=== STATED EXERCISE 1 ===
Render the listing as a numbered list. Start at the line containing "family: Fagaceae", stop after the listing's last line (both included), and omit any blank lines.

==== DOCUMENT EXTRACT ====

On Mon, Aug 27, 2001 at 10:48:55AM -0400, Ken Fox wrote:
> Michael G Schwern wrote:
> > I can't think of any reason why this feature is useful anymore, and it
> > can be a really confusing behavior, so what say we kill it in Perl 6?
> 
> I've always thought is was pretty useful for implementing generic
> redirectors. I wrote a frame system that allows instances to over-ride
> class methods. The basic idea is
> 
>   sub foo {
>     my $method = $_[0]{"_foo"} || $_[0]->can("_foo");
>     &{$method};
>   }

Why not just $method->(@_); or &{$method}(@_); or goto $method?

Any time you want to implicitly pass @_, you can just as easily
*explicitly* pass it or use goto.  As we're not doing pass-throughs
all over the place, it's not the sort of thing you want implicit, as
opposed to, say $_.

OH!  Right, $_.  Consider this.

====

=== STATED EXERCISE 2 ===
Answer these questions on the Perl 6 mailing-list message:
(a) Who proposed removing the feature in Perl 6?
(b) What did Ken Fox write that lets instances override class methods?
(c) What three alternatives does the reply offer to `&{$method};`?

==== EXERCISE MATERIAL ====

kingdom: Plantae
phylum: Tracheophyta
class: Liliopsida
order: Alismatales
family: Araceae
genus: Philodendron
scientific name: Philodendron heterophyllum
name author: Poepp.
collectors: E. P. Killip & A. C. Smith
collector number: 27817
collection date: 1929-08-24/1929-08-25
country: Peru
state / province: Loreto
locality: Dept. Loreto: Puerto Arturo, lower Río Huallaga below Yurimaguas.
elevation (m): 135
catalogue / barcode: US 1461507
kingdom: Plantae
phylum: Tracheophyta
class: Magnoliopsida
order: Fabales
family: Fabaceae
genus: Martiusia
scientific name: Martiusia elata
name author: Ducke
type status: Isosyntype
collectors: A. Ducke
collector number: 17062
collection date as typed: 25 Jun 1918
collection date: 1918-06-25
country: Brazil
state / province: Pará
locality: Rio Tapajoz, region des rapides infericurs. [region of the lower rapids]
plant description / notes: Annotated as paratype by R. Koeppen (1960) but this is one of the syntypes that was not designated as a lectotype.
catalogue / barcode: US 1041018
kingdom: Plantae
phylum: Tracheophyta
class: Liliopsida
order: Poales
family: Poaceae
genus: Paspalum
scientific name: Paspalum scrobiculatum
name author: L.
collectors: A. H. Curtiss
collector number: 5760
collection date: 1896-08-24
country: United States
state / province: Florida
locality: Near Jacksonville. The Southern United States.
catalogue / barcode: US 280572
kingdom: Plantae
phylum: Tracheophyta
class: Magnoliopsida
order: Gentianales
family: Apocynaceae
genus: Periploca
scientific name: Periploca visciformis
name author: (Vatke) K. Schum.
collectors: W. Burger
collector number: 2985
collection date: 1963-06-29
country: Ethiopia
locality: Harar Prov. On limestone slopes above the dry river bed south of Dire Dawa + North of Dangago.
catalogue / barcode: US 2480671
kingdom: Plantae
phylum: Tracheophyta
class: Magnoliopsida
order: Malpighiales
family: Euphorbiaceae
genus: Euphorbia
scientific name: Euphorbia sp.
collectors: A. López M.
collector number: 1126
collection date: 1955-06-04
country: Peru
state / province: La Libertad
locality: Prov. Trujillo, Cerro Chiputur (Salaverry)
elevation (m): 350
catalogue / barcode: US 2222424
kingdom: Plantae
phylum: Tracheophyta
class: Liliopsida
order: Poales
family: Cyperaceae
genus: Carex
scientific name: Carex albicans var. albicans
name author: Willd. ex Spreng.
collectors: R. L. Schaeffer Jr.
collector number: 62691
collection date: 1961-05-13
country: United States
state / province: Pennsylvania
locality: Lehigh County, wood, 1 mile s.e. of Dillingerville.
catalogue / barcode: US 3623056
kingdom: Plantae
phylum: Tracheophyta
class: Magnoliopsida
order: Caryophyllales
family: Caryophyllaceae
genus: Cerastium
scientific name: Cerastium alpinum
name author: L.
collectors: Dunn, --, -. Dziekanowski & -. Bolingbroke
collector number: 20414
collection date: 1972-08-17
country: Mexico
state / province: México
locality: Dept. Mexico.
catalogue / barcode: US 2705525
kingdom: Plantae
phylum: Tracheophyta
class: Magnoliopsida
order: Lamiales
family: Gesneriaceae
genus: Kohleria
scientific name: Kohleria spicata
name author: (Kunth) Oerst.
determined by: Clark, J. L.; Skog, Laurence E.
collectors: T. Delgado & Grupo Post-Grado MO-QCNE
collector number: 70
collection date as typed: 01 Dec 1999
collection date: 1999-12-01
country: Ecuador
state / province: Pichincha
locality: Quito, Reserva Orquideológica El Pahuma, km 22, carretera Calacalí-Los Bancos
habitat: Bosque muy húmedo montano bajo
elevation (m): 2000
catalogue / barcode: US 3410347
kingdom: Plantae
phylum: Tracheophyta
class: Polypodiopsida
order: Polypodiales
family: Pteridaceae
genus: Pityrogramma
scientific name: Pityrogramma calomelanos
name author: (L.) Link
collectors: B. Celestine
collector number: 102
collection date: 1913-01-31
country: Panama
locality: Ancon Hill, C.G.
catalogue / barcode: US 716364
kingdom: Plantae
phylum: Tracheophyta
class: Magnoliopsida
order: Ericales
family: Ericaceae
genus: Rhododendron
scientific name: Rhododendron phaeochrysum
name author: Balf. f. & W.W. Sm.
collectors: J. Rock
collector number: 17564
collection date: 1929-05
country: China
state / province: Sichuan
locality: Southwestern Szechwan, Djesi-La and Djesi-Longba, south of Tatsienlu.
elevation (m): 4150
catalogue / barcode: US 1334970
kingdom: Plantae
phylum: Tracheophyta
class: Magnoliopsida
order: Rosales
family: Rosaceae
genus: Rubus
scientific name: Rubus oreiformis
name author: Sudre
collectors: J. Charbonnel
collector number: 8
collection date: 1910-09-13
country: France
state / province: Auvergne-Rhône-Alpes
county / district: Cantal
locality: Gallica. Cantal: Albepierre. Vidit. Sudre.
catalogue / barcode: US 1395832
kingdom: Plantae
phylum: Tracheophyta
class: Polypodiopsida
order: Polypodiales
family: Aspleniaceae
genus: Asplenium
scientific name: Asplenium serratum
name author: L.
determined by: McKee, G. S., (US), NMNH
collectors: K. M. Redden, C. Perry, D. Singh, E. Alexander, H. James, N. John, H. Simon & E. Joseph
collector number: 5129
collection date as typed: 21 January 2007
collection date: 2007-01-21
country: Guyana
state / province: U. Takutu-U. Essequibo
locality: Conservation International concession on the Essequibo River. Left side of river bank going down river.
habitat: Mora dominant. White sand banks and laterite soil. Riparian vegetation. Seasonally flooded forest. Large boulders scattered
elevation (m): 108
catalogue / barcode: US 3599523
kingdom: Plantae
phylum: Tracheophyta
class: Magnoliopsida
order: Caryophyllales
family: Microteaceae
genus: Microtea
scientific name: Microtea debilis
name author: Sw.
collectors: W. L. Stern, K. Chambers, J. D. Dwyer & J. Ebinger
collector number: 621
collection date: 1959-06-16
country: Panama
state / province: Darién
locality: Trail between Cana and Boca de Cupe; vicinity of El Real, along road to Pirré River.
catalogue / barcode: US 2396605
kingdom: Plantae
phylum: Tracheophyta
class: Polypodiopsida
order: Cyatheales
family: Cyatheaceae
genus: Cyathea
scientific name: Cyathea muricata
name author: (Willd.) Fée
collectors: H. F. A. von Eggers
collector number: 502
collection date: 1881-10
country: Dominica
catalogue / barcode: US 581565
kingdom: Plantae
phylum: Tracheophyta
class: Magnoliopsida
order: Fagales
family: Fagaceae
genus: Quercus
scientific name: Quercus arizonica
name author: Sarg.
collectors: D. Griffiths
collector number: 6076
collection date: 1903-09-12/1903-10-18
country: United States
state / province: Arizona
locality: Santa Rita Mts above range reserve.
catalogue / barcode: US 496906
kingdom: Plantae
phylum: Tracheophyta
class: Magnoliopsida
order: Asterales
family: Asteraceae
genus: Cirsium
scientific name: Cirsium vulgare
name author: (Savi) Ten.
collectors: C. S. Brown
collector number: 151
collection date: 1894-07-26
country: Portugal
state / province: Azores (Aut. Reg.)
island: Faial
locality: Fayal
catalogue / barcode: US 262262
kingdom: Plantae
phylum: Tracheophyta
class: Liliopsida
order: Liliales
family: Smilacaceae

====

=== EXERCISE RESULT 1 ===
1. family: Fagaceae
2. genus: Quercus
3. scientific name: Quercus arizonica
4. name author: Sarg.
5. collectors: D. Griffiths
6. collector number: 6076
7. collection date: 1903-09-12/1903-10-18
8. country: United States
9. state / province: Arizona
10. locality: Santa Rita Mts above range reserve.
11. catalogue / barcode: US 496906
12. kingdom: Plantae
13. phylum: Tracheophyta
14. class: Magnoliopsida
15. order: Asterales
16. family: Asteraceae
17. genus: Cirsium
18. scientific name: Cirsium vulgare
19. name author: (Savi) Ten.
20. collectors: C. S. Brown
21. collector number: 151
22. collection date: 1894-07-26
23. country: Portugal
24. state / province: Azores (Aut. Reg.)
25. island: Faial
26. locality: Fayal
27. catalogue / barcode: US 262262
28. kingdom: Plantae
29. phylum: Tracheophyta
30. class: Liliopsida
31. order: Liliales
32. family: Smilacaceae

=== EXERCISE RESULT 2 ===
(a) Michael G Schwern
(b) A frame system
(c) `$method->(@_);`, `&{$method}(@_);`, or `goto $method`